In this photo is one of the nearby forest patches (which we call “Whisper Wood”) that remains in relatively good condition, without so many dead and fallen trees. It’s in a moist hollow, so the trees are somewhat buffered from the effects of the drought years. It’s become a favourite place for us to visit. A reminder of how healthy our local forests used to be before the climate started accelerating in its warming/drying. Buki knows this forest by name. She’ll lead us there if we ask her to take us to Whisper Wood.
Home again to an afternoon’s worth of maul-work, chopping aspen rounds.

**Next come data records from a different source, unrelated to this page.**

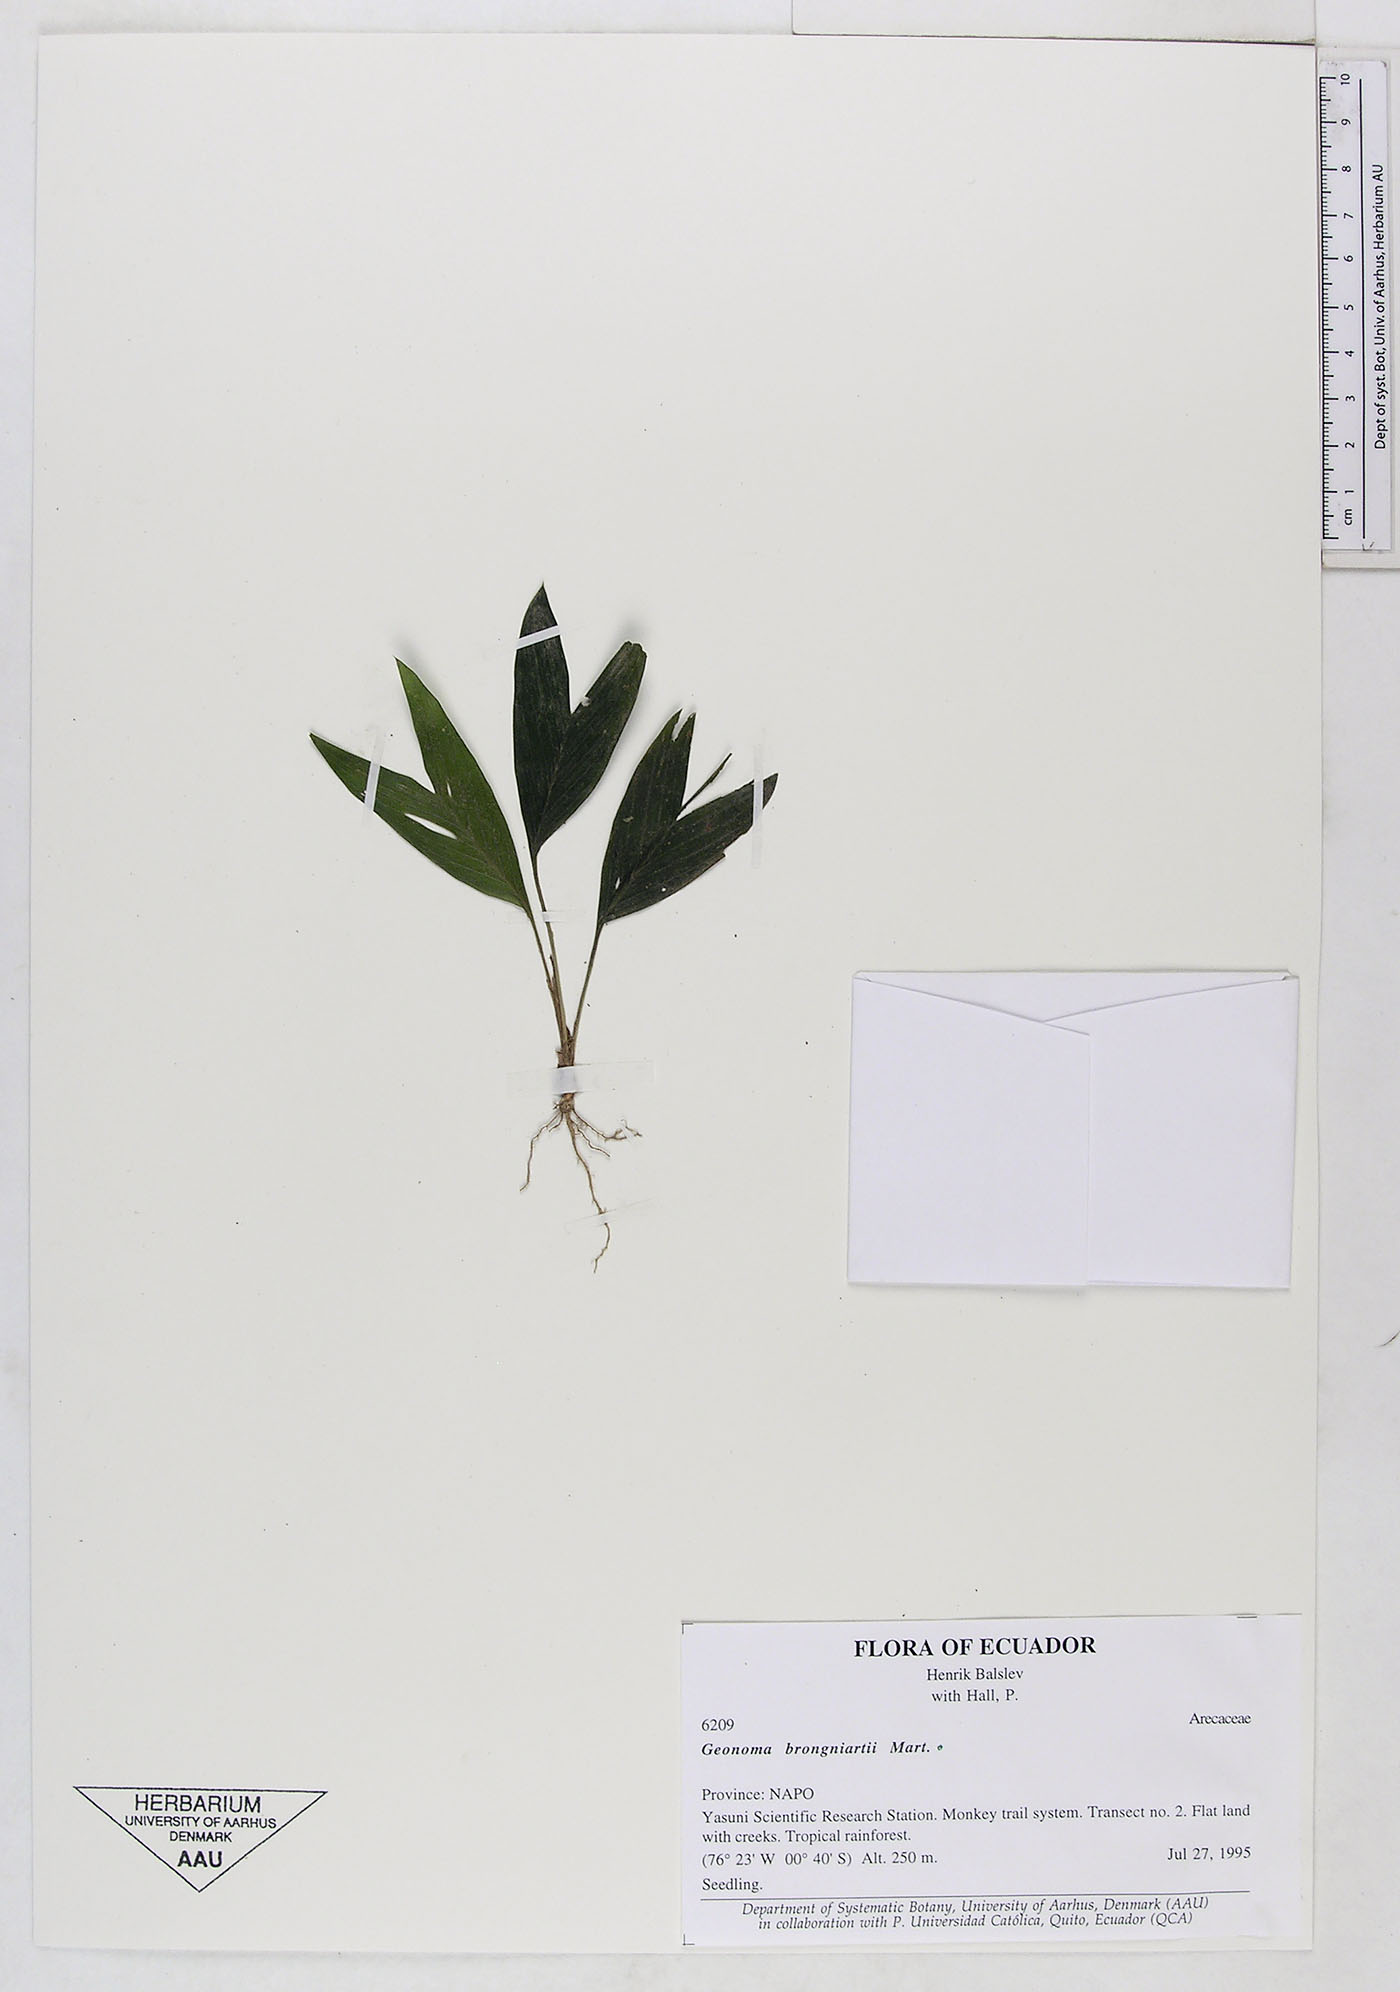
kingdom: Plantae
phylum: Tracheophyta
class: Liliopsida
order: Arecales
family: Arecaceae
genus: Geonoma
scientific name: Geonoma brongniartii
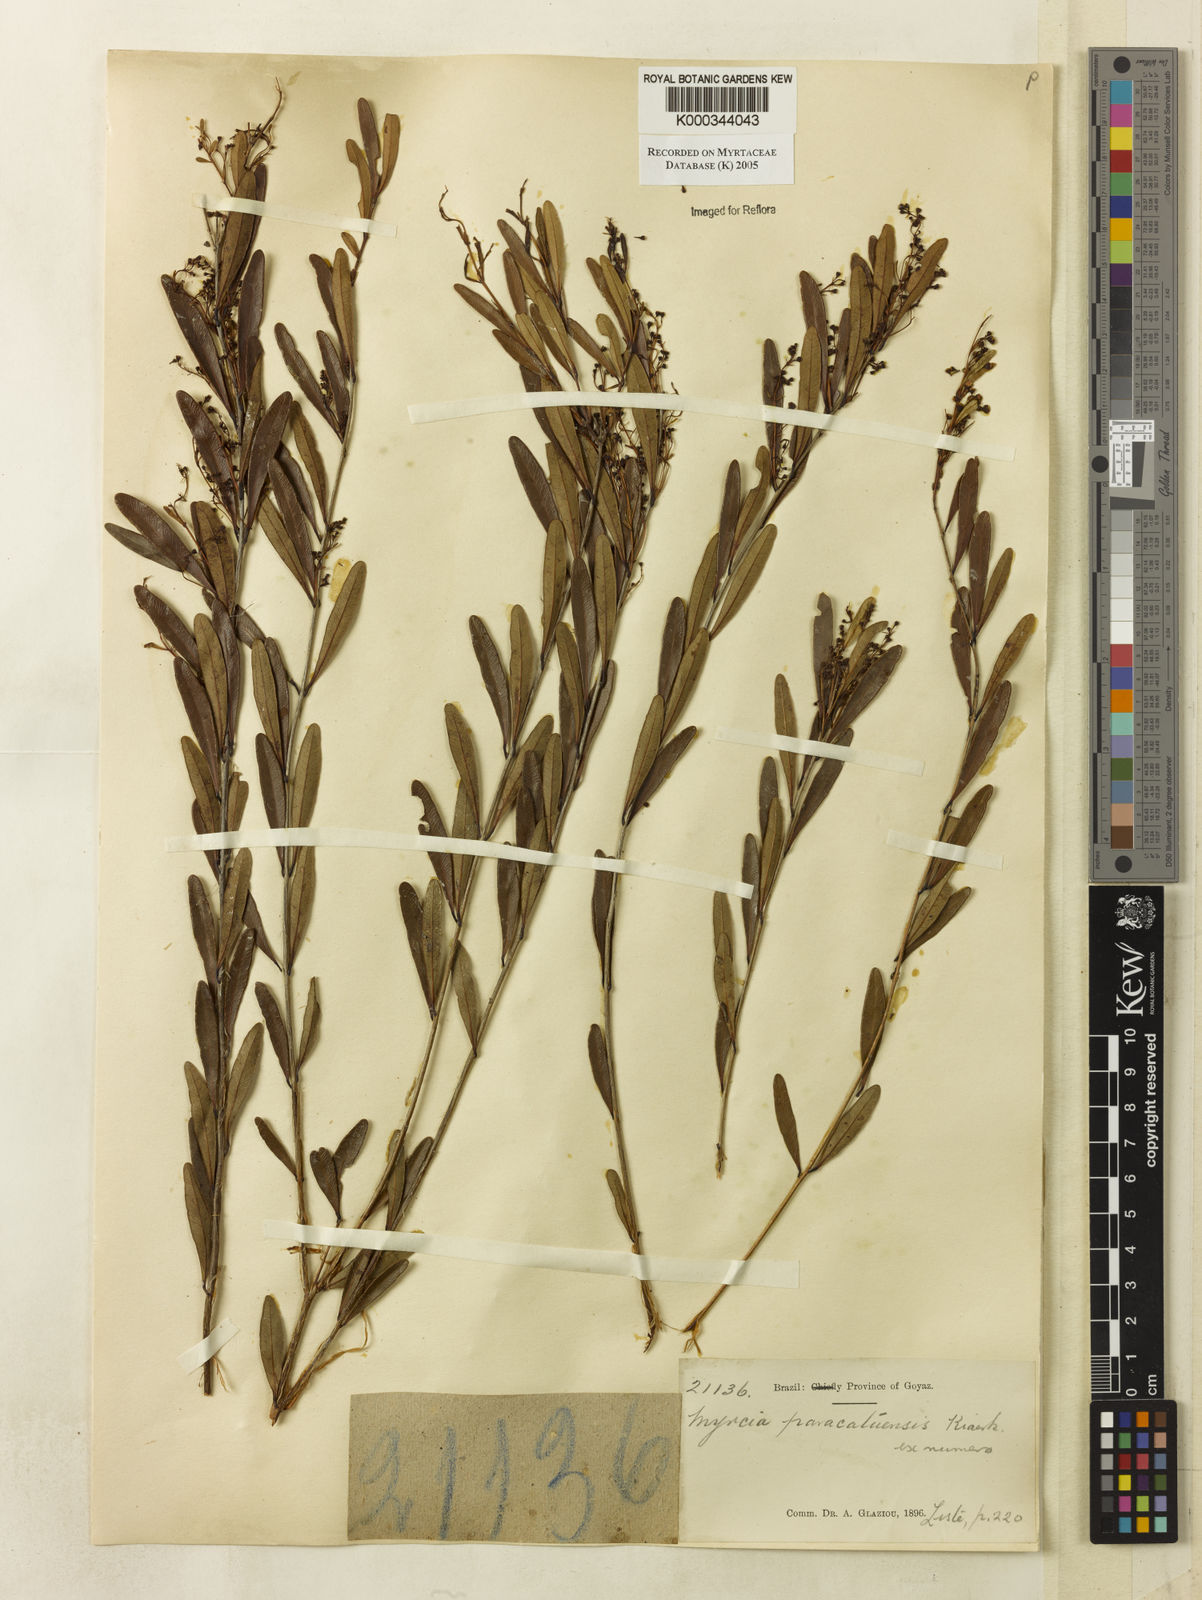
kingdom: Plantae
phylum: Tracheophyta
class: Magnoliopsida
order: Myrtales
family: Myrtaceae
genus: Myrcia
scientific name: Myrcia paracatuensis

Or in other measures, this is one tree worth of aspen rounds. Poor tree. Yet another of our loved old aspens reached its fungal and ant-chambered end. I admired this tree for 20 years. Today, I saw its interior in each cross-section from base to tip. I smelled the perfume scent of its polypore fungal infection and examined the dark sinewy borders between the fungal territories mapped out within the trunk. It’s a scent that will alter to something less pleasant as the wood dries, but today, it was a scent I wouldn’t mind having in bottled form. I chopped each of those sections and felt the grain and knots resist or give with each strike of the maul. I set aside the rotten portions from the trunk base for campfires, and retained the less punky portions to burn two or three winters from now in the woodstove for winter heat.
Except the twigs, this whole tall tree will pass, log by log, through our house, transforming into heat and ash, and smoke that will drift out the chimney. A strange thought.
Before today, I knew this tree only from the outside. Its standing glory is only a memory. But now I know something of its anatomy. Poor tree. But at its roots, it remains alive. New stems will grow, but I won’t live long enough to see them as tall and glorious as the stem I chopped today.